[Saved entries]

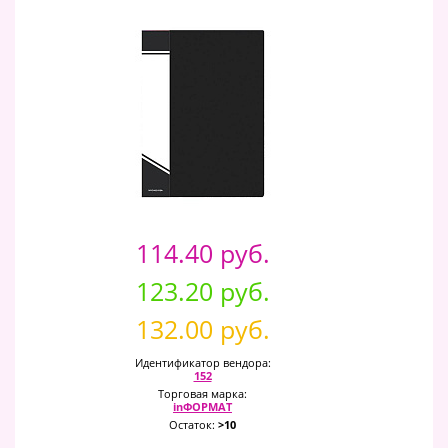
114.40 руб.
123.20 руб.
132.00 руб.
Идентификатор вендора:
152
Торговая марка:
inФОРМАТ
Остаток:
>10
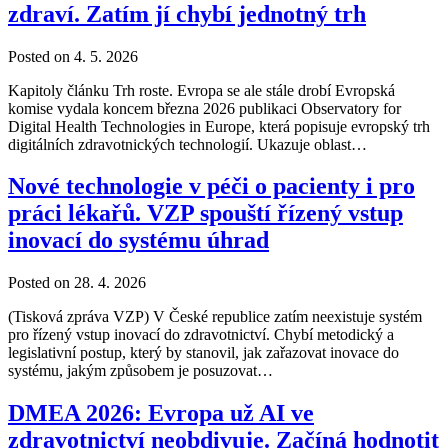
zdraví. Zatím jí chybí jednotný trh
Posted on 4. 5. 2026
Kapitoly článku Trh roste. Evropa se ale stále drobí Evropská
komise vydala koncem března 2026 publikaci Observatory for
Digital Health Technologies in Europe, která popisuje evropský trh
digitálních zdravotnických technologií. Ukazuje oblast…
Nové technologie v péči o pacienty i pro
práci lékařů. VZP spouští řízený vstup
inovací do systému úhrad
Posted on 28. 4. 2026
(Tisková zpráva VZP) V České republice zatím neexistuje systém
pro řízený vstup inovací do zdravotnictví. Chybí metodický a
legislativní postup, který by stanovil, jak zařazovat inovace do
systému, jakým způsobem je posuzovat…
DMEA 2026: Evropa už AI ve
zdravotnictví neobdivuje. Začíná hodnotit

PROBLEM DETAILS >> Pictures aside, return all the entries above exactly.

EXERCISE SOLUTION >>
114.40 руб.
123.20 руб.
132.00 руб.
Идентификатор вендора:
152
Торговая марка:
inФОРМАТ
Остаток:
>10
zdraví. Zatím jí chybí jednotný trh
Posted on 4. 5. 2026
Kapitoly článku Trh roste. Evropa se ale stále drobí Evropská
komise vydala koncem března 2026 publikaci Observatory for
Digital Health Technologies in Europe, která popisuje evropský trh
digitálních zdravotnických technologií. Ukazuje oblast…
Nové technologie v péči o pacienty i pro
práci lékařů. VZP spouští řízený vstup
inovací do systému úhrad
Posted on 28. 4. 2026
(Tisková zpráva VZP) V České republice zatím neexistuje systém
pro řízený vstup inovací do zdravotnictví. Chybí metodický a
legislativní postup, který by stanovil, jak zařazovat inovace do
systému, jakým způsobem je posuzovat…
DMEA 2026: Evropa už AI ve
zdravotnictví neobdivuje. Začíná hodnotit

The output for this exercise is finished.